The rule was simple: if a line could belong to 500,000 other men, delete it.
He Texted Like He Had a Spine
Most bad texting comes from one of two places: fear or laziness.
Fear looks like overthinking, double-texting too much, and trying to keep the conversation alive forever. Laziness looks like “hey” and “what’s up” and hoping the universe does the rest.
We taught him to text with purpose.
His messages followed this tendency:
- comment on something specific
- ask one easy question
- move toward a date when there was momentum
Example: “You seem like the kind of person who has strong opinions about coffee. Am I right?”
If she answered, he’d keep it light: “Good, then we can test that theory. Want to grab coffee this week?”
That’s it. No 37-message pen pal routine.
A lot of men worry that asking too soon makes them look desperate. It doesn’t. What looks desperate is endless chat with no plan. Women are busy. If she’s interested, she wants to know you can lead the interaction somewhere.
He also stopped apologizing for basic actions. No “Sorry to bother you…” No “If you’re not too busy…” every other sentence. Confidence is not arrogance. It’s not acting like your own existence is an inconvenience.
First Dates Became Easy Instead of Heavy
Before coaching, his first dates were trying to do too much. Long dinners, expensive tabs, and the silent pressure of “This has to go well.”
That’s a trap.
A first date is not a final exam. It’s a short test of comfort, attraction, and conversation. Keep it light enough that both people can relax.
We switched him to low-stakes plans:
- coffee or drinks
- a walk after if it was going well
- no marathon dinner on date one
Why this works: shorter dates make it easier to say yes. If a woman is unsure, “let’s grab a drink for 45 minutes” feels safer than “let’s spend three hours at a restaurant together.”

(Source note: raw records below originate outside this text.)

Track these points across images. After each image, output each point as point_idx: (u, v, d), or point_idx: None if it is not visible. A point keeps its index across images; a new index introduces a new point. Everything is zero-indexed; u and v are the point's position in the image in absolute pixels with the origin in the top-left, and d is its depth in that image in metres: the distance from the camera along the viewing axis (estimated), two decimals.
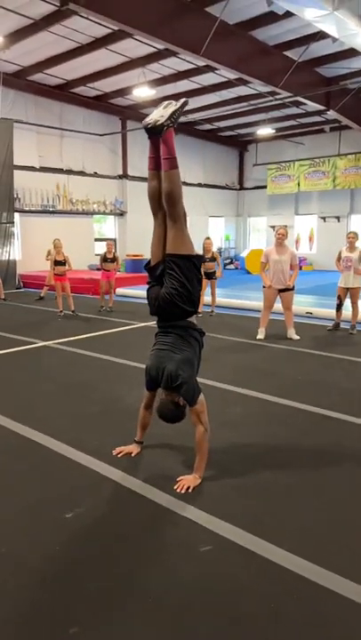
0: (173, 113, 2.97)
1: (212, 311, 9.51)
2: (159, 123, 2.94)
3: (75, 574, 2.35)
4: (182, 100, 3.08)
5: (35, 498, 3.01)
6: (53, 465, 3.44)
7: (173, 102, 3.05)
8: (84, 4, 8.22)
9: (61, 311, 9.58)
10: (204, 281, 9.40)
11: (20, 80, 13.70)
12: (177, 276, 3.02)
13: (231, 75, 12.27)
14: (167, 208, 3.03)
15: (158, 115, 2.98)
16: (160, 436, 3.71)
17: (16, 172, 13.84)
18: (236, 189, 22.62)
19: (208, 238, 9.73)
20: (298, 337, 7.29)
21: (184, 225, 3.06)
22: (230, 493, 3.04)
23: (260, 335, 7.35)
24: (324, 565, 2.37)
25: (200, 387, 3.14)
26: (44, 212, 15.35)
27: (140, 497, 3.00)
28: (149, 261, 3.21)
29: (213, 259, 9.47)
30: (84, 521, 2.76)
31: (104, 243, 11.73)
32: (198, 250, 10.35)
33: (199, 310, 8.82)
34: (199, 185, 20.31)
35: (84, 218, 16.69)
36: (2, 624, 2.06)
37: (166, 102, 3.07)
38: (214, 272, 9.46)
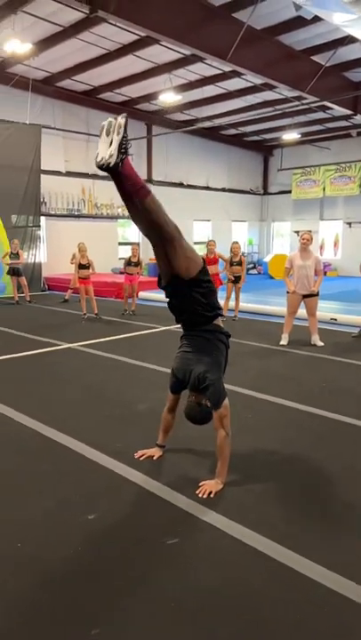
0: (120, 145, 2.57)
1: (236, 316, 9.49)
2: (112, 164, 2.56)
3: (92, 576, 2.36)
4: (122, 119, 2.62)
5: (56, 499, 3.04)
6: (75, 466, 3.46)
7: (113, 125, 2.63)
8: (113, 11, 8.32)
9: (85, 314, 9.67)
10: (229, 285, 9.44)
11: (48, 86, 13.94)
12: (190, 293, 3.02)
13: (257, 80, 12.24)
14: (159, 233, 2.90)
15: (107, 153, 2.58)
16: (183, 439, 3.71)
17: (43, 177, 14.05)
18: (260, 194, 22.53)
19: (236, 242, 9.93)
20: (322, 343, 7.21)
21: (181, 238, 2.95)
22: (250, 499, 3.02)
23: (284, 341, 7.29)
24: (340, 572, 2.35)
25: (226, 391, 3.14)
26: (70, 215, 15.54)
27: (160, 500, 3.00)
28: (160, 279, 3.16)
29: (240, 262, 9.50)
30: (105, 523, 2.78)
31: (128, 247, 11.81)
32: (225, 252, 10.22)
33: (224, 313, 8.84)
34: (223, 190, 20.27)
35: (109, 222, 16.82)
36: (13, 625, 2.08)
37: (106, 127, 2.64)
38: (240, 276, 9.48)
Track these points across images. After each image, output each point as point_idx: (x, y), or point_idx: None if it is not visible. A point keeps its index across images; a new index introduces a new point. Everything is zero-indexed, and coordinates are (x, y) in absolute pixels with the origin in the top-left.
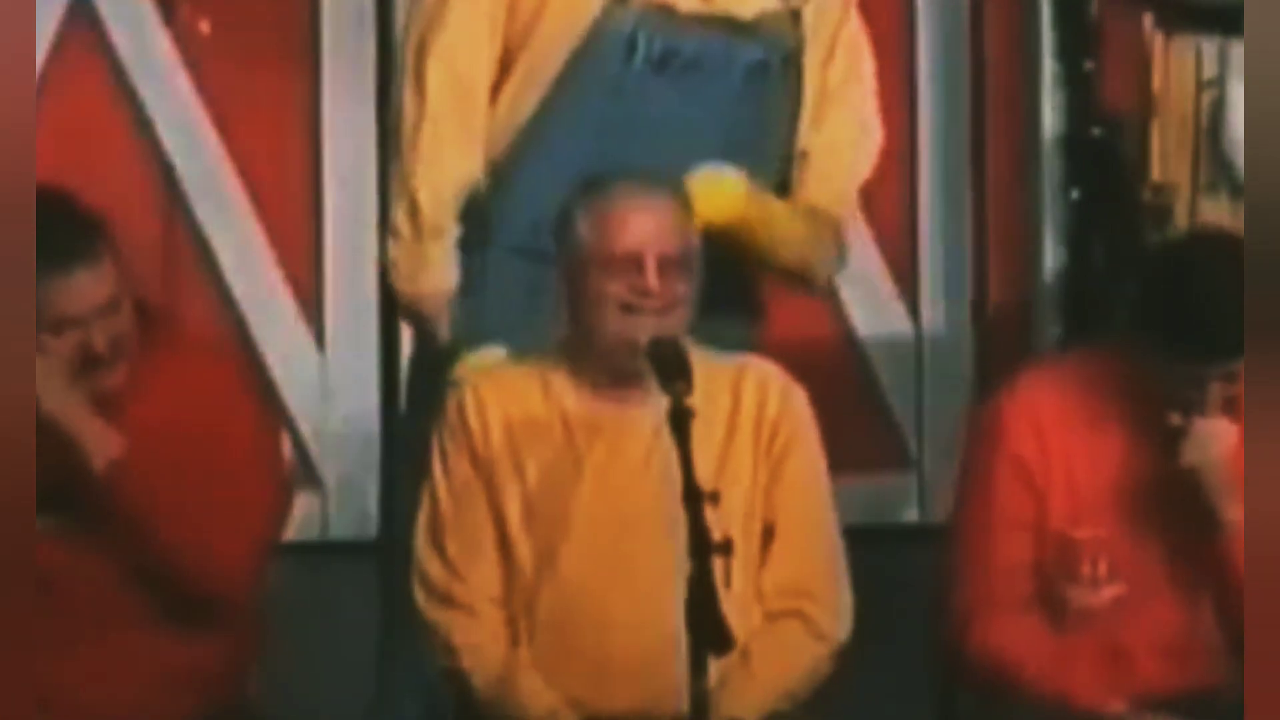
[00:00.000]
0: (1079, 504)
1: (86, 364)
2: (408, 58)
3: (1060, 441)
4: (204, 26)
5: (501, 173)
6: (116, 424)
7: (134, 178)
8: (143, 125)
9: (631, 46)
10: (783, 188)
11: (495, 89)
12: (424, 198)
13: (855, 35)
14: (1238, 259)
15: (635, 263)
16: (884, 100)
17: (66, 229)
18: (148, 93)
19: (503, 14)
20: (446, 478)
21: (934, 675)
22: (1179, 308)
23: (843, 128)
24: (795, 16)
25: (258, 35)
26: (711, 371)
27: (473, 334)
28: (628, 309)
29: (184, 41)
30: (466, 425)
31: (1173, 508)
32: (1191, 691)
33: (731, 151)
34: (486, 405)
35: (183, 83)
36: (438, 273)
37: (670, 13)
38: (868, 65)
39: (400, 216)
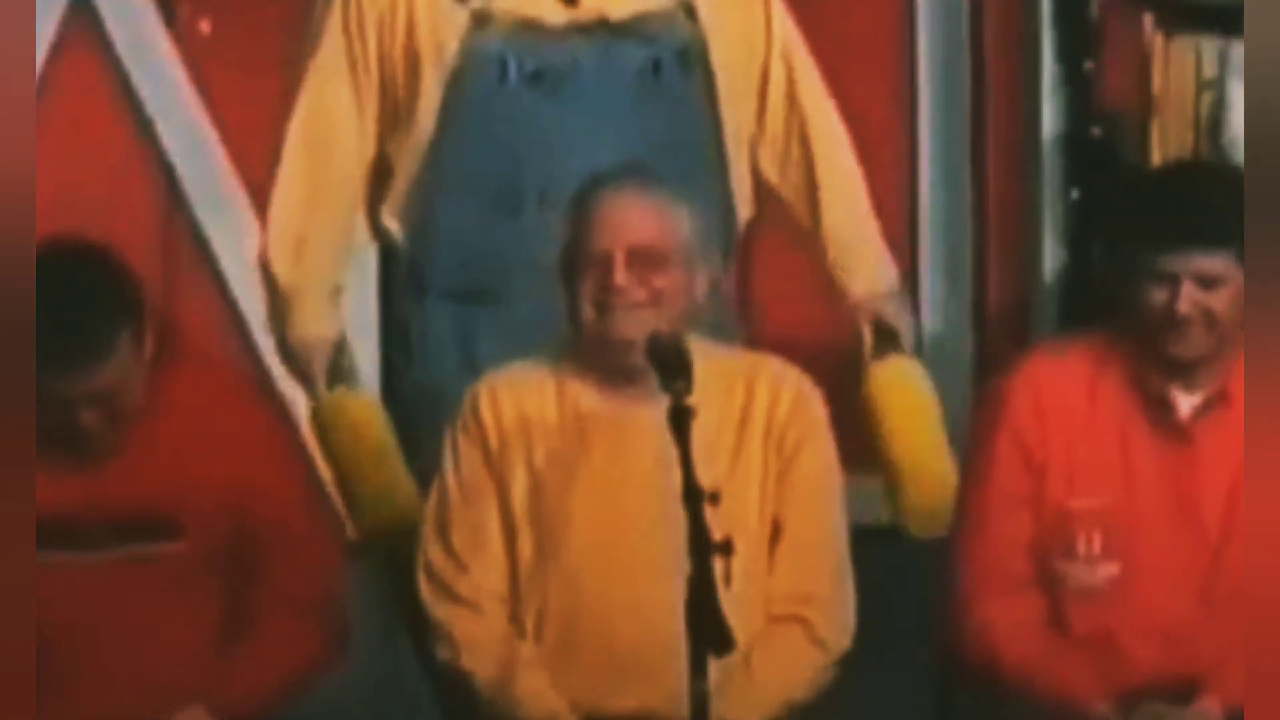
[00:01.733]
0: (1076, 476)
1: (64, 435)
2: None
3: (1060, 416)
4: (204, 26)
5: (416, 219)
6: (91, 476)
7: (134, 178)
8: (143, 125)
9: (502, 68)
10: (715, 184)
11: (391, 139)
12: (272, 257)
13: (785, 26)
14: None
15: (605, 259)
16: (884, 101)
17: (85, 316)
18: (148, 93)
19: (373, 63)
20: (456, 472)
21: (933, 676)
22: (1154, 205)
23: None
24: (689, 10)
25: (258, 35)
26: (724, 368)
27: (416, 385)
28: (600, 306)
29: (184, 41)
30: (480, 420)
31: (1168, 486)
32: (1179, 677)
33: (643, 153)
34: (500, 401)
35: (183, 83)
36: (303, 325)
37: (537, 27)
38: (805, 60)
39: (260, 274)
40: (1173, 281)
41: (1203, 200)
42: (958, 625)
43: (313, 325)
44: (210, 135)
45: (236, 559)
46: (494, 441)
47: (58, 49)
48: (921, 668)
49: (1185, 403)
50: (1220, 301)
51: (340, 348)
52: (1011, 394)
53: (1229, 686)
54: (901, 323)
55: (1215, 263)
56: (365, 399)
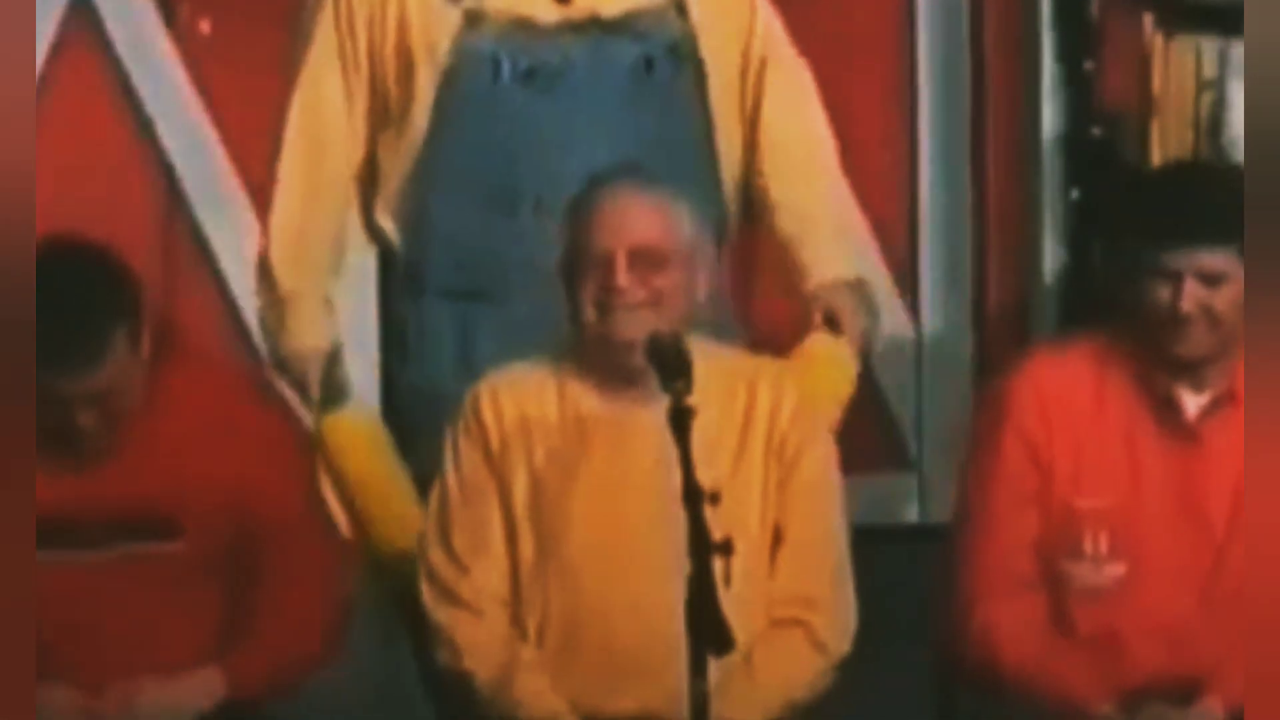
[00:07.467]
0: (1082, 476)
1: (61, 435)
2: None
3: (1065, 416)
4: (204, 26)
5: (411, 219)
6: (89, 475)
7: (134, 178)
8: (143, 125)
9: (495, 67)
10: (709, 182)
11: (380, 139)
12: (275, 259)
13: (769, 26)
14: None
15: (606, 259)
16: (884, 100)
17: (82, 315)
18: (148, 93)
19: (363, 61)
20: (457, 473)
21: (934, 675)
22: (1156, 203)
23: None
24: (680, 7)
25: (258, 35)
26: (726, 368)
27: (413, 387)
28: (601, 307)
29: (184, 41)
30: (481, 421)
31: (1175, 487)
32: (1182, 678)
33: (637, 151)
34: (501, 402)
35: (183, 83)
36: (300, 333)
37: (530, 26)
38: (792, 60)
39: (259, 278)
40: (1175, 279)
41: (1204, 197)
42: (960, 624)
43: (309, 334)
44: (210, 135)
45: (236, 559)
46: (495, 443)
47: (58, 49)
48: (921, 668)
49: (1192, 403)
50: (1222, 300)
51: (335, 359)
52: (1016, 393)
53: (1231, 688)
54: (848, 314)
55: (1217, 259)
56: (366, 422)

He also stopped interviewing women. Instead of firing off personal questions like a detective, he used conversation to create rhythm.
Example: Her: “I love hiking.” Him: “Okay, so you’re one of those people who pretends hills are ‘fun.’ What’s your actual favorite trail?”
That’s playful and specific. It’s better than “Nice, I like hiking too.”
He learned to watch for engagement:
- fast replies
- questions back
- teasing
- easy laughter
If those were there, he’d suggest another date before the end: “I’d like to see you again. You free next week?”
Clear beats clever.
The Real Upgrade Was How He Handled Rejection
This is the part most men avoid, but it’s what changed everything.
He didn’t suddenly become the kind of guy every woman loved. That’s fantasy. What changed was his tolerance for normal dating friction.
Some women didn’t reply. Some said yes and canceled. Some went on one date and disappeared. That’s dating. Not a verdict on your worth.
Before coaching, every no hit him like evidence that he wasn’t enough. After coaching, he treated rejection as sorting, not failure.
That mindset mattered because it kept him active.
When he got ghosted, he didn’t spiral for three days. He sent a new message to someone else. When a date didn’t lead anywhere, he didn’t rewrite his personality. He adjusted and kept moving.
That calmness made him better on dates too. Women can feel when a guy needs this interaction to save his self-esteem. It’s heavy. It’s a lot. Men with options act lighter because they’re not trying to squeeze meaning out of every conversation.
One simple habit helped: he never let one woman become his whole dating life. He kept the pipeline moving. That reduced pressure, which improved his tone, which improved responses. Dating is brutally unromantic like that.
What Actually Got Him to 40 Dates
Not luck. Not fake confidence. Not some “confident” nonsense.
He got more dates because he became easier to read, easier to reply to, and easier to meet.
That meant:
- a profile that sounded like a real man
- photos that matched reality
- texts that moved things forward
- dates that felt simple
- a mindset that didn’t melt down over rejection
None of that is glamorous. It is, however, repeatable.
And repeatable is what gets you dates.
If you want women to say yes more often, stop trying to seem exceptional. Start being clear, specific, and low-pressure. That’s what average men underestimate, and it’s why so many of them do better once they finally get out of their own way.